Issue #1129: Open source changes the game theory

Dec 13, 2021
Marty's Ƀent

Issue #1129: Open source changes the game theory

Here's a current news item that highlights how open source software changes the game theory of physical conflict; rebels in Myanmar arming themselves against the military junta with 3D printed guns. Admittedly, I haven't been following the developments of the unfolding situation in Myanmar. I do, however, vividly remember the video of the woman recording a calisthenics routine as military vehicles rushed behind her en route to initiating a coup against the incumbent government. (Going back and rewatching this clip is making me think it is a top three video depiction of the clown world we are currently living in.)

While I have not gathered have enough information to speak confidently about what has been and is currently going on in Myanmar, I do think it is a pretty big deal that a rebel force is arming itself with weapons that are being 3D printed using open source designs.
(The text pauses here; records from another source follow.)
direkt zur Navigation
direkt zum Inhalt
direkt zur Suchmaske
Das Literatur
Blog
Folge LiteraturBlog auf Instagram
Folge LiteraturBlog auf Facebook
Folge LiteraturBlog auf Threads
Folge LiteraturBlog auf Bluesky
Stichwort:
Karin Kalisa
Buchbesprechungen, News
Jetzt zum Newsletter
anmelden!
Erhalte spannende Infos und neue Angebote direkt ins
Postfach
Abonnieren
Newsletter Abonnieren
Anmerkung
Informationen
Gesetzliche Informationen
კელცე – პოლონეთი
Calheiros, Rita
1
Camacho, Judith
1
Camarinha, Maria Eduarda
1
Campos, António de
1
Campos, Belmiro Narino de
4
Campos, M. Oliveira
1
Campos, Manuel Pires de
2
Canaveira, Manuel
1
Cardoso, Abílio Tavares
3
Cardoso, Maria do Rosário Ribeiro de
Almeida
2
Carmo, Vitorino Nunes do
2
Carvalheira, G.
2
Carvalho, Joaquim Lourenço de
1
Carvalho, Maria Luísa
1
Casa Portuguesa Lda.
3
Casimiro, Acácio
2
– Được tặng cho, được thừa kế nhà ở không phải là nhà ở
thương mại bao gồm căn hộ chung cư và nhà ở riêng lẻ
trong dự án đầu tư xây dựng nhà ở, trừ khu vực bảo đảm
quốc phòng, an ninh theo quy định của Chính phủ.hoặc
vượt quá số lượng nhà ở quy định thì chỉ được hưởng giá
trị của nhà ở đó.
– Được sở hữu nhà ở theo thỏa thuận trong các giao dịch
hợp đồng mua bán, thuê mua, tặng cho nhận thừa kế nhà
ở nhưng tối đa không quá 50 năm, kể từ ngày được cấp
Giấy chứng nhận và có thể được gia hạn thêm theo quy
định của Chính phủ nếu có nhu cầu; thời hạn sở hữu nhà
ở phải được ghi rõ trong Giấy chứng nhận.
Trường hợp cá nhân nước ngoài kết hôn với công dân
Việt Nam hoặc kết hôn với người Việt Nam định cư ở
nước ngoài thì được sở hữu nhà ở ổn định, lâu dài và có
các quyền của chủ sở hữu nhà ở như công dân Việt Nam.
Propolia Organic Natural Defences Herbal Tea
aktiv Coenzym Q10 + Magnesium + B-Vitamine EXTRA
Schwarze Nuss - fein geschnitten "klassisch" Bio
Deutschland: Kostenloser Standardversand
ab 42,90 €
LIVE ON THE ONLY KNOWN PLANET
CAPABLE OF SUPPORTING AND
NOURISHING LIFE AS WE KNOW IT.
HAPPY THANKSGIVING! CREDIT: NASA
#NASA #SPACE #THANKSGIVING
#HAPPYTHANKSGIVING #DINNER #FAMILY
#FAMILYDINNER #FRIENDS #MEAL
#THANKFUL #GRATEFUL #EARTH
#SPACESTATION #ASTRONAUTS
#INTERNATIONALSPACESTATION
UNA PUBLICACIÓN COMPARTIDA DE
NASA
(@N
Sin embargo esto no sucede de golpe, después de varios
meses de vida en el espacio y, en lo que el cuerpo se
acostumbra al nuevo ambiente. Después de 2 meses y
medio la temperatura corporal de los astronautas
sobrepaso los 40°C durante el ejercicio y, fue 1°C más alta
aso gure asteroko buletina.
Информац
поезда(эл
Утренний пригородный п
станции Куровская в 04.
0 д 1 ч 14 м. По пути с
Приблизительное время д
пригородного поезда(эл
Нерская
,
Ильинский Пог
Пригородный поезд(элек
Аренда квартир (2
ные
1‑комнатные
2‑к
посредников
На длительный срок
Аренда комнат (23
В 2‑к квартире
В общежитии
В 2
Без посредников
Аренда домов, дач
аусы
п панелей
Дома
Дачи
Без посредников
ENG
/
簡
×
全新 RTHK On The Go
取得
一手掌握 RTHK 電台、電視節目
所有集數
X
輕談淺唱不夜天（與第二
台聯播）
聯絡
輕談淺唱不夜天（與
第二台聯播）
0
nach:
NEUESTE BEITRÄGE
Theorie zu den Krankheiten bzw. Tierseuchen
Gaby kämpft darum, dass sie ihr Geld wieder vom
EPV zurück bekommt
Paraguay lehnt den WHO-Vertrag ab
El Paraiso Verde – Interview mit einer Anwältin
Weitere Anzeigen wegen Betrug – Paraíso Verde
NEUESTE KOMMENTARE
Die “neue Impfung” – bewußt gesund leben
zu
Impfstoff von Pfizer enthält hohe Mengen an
Stories of this happening are beginning to pop up just a couple of months following the sudden death of JStark, the pseudonymous creator of the FGC-9 (Fuck Gun Control-9) being used in Myanmar. The power of open source code - regardless of your perception of that power as a net positive or negative - is being shown in real time. If they aren't already, one must factor much cheaper and widely available combat tools that manifest themselves in both the physical and digital worlds into their threat models. Pandora's box has been opened and there is no turning back.
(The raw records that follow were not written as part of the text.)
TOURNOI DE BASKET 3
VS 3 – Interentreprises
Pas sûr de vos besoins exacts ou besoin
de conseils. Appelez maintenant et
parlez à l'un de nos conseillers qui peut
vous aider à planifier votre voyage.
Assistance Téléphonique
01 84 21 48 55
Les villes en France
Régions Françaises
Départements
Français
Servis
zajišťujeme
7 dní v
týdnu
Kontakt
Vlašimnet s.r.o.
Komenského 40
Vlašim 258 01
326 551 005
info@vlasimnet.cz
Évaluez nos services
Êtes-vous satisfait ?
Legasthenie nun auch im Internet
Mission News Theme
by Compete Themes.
Whether the rebel forces are virtuous working class people fighting to take back their land, an army funded and armed by the CIA in the name of "nation building", or something in between doesn't matter. What matters is this new variable that forces players within the game of meatspace conflict to change their understanding of that game on the go.

How does the likelihood of physical conflict adjust when all players are forced to consider that any potential adversary may be sufficiently armed? Or when a previously unarmed mass of united people can easily mass produce combat weapons? Will parties be more likely or less likely to engage in direct combat? Will oppressed people's be able to more easily arm themselves in defense?
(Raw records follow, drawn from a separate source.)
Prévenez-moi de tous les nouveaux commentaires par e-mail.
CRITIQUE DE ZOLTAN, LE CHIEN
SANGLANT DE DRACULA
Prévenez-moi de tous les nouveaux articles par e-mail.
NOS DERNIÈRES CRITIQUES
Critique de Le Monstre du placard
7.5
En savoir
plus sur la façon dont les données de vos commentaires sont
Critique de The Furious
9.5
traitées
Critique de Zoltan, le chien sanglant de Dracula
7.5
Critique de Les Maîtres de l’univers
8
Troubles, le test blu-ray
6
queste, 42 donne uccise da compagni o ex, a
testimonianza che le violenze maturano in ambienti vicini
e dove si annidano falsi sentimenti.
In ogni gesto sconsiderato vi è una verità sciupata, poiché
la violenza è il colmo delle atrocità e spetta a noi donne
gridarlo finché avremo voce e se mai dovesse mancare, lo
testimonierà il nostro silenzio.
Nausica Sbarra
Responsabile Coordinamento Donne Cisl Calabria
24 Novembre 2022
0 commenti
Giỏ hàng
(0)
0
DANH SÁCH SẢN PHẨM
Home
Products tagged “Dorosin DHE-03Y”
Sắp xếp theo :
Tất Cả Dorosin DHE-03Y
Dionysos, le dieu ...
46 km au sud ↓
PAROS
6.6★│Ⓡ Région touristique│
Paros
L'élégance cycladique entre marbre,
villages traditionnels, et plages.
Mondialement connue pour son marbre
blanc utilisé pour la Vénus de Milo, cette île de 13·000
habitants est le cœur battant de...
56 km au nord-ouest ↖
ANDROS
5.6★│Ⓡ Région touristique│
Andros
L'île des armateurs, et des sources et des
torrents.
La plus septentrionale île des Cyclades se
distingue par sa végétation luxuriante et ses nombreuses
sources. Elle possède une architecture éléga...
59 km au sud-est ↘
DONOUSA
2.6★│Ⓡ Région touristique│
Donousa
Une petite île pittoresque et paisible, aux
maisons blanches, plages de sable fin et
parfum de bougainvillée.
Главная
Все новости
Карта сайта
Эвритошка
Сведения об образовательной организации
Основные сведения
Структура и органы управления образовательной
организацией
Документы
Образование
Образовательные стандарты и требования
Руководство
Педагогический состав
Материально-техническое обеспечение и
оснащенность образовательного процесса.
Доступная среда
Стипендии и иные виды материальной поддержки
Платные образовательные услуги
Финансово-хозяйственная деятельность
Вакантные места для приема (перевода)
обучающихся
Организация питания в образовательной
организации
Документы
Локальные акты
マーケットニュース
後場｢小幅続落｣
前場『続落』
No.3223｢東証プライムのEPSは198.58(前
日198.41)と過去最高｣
Some of these questions are being answered at this very moment. This will be a very interesting story line to follow as the situation in Myanmar progresses.

And, again, I must stress that it is important to try to take the emotion out of the analysis of 3D printed guns and their impact on society. Whether you view the impact of their existence as positive or negative doesn't really matter. What matters is that there is an impact and - whether you like it or not - that impact will adjust reality. Trying to wish it away will likely do little to change that.


Final thought...

The Sunday kitchen smells were particularly incredible this week.